>>>
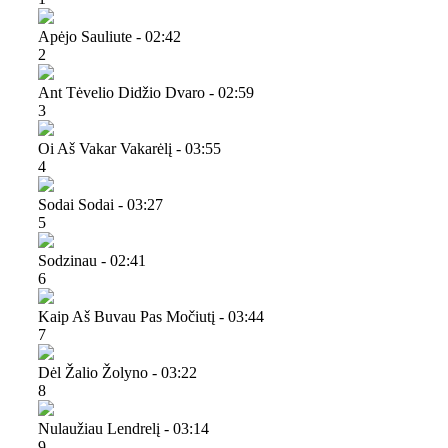
Apėjo Sauliute - 02:42
2
Ant Tėvelio Didžio Dvaro - 02:59
3
Oi Aš Vakar Vakarėlį - 03:55
4
Sodai Sodai - 03:27
5
Sodzinau - 02:41
6
Kaip Aš Buvau Pas Močiutį - 03:44
7
Dėl Žalio Žolyno - 03:22
8
Nulaužiau Lendrelį - 03:14
9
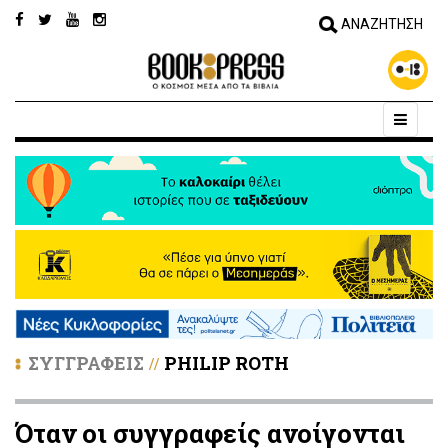
ΣΥΓΓΡΑΦΕΙΣ
PHILIP ROTH
//
Όταν οι συγγραφείς ανοίγονται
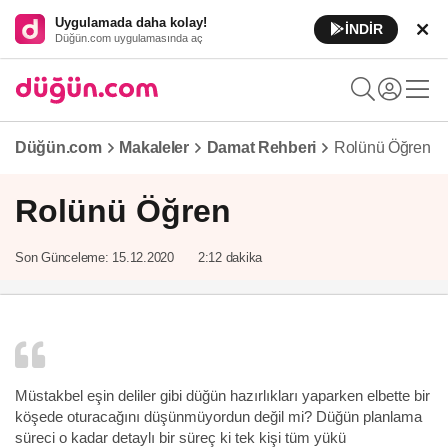
Uygulamada daha kolay!
İNDİR
Düğün.com uygulamasında aç
Düğün.com
Makaleler
Damat Rehberi
Rolünü Öğren
Rolünü Öğren
Son Günceleme:
15.12.2020
2:12 dakika
Müstakbel eşin deliler gibi düğün hazırlıkları yaparken elbette bir
köşede oturacağını düşünmüyordun değil mi? Düğün planlama
süreci o kadar detaylı bir süreç ki tek kişi tüm yükü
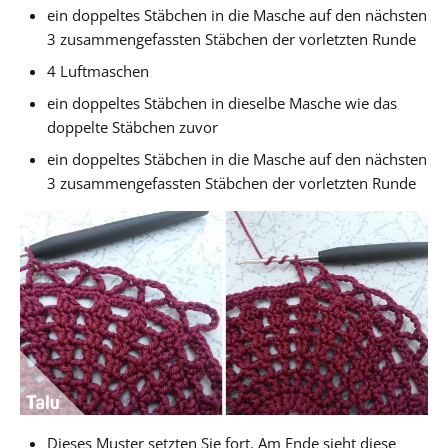
ein doppeltes Stäbchen in die Masche auf den nächsten
3 zusammengefassten Stäbchen der vorletzten Runde
4 Luftmaschen
ein doppeltes Stäbchen in dieselbe Masche wie das
doppelte Stäbchen zuvor
ein doppeltes Stäbchen in die Masche auf den nächsten
3 zusammengefassten Stäbchen der vorletzten Runde
Dieses Muster setzten Sie fort. Am Ende sieht diese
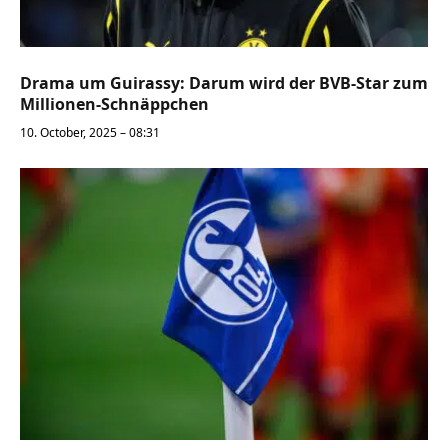
Drama um Guirassy: Darum wird der BVB-Star zum
Millionen-Schnäppchen
10. October, 2025 – 08:31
<<<
Return the text read from all of the entries above, word for word and line for line, leaving the pictures out of your answer.

Apėjo Sauliute - 02:42
2
Ant Tėvelio Didžio Dvaro - 02:59
3
Oi Aš Vakar Vakarėlį - 03:55
4
Sodai Sodai - 03:27
5
Sodzinau - 02:41
6
Kaip Aš Buvau Pas Močiutį - 03:44
7
Dėl Žalio Žolyno - 03:22
8
Nulaužiau Lendrelį - 03:14
9
ΣΥΓΓΡΑΦΕΙΣ
PHILIP ROTH
//
Όταν οι συγγραφείς ανοίγονται
Uygulamada daha kolay!
İNDİR
Düğün.com uygulamasında aç
Düğün.com
Makaleler
Damat Rehberi
Rolünü Öğren
Rolünü Öğren
Son Günceleme:
15.12.2020
2:12 dakika
Müstakbel eşin deliler gibi düğün hazırlıkları yaparken elbette bir
köşede oturacağını düşünmüyordun değil mi? Düğün planlama
süreci o kadar detaylı bir süreç ki tek kişi tüm yükü
ein doppeltes Stäbchen in die Masche auf den nächsten
3 zusammengefassten Stäbchen der vorletzten Runde
4 Luftmaschen
ein doppeltes Stäbchen in dieselbe Masche wie das
doppelte Stäbchen zuvor
ein doppeltes Stäbchen in die Masche auf den nächsten
3 zusammengefassten Stäbchen der vorletzten Runde
Dieses Muster setzten Sie fort. Am Ende sieht diese
Drama um Guirassy: Darum wird der BVB-Star zum
Millionen-Schnäppchen
10. October, 2025 – 08:31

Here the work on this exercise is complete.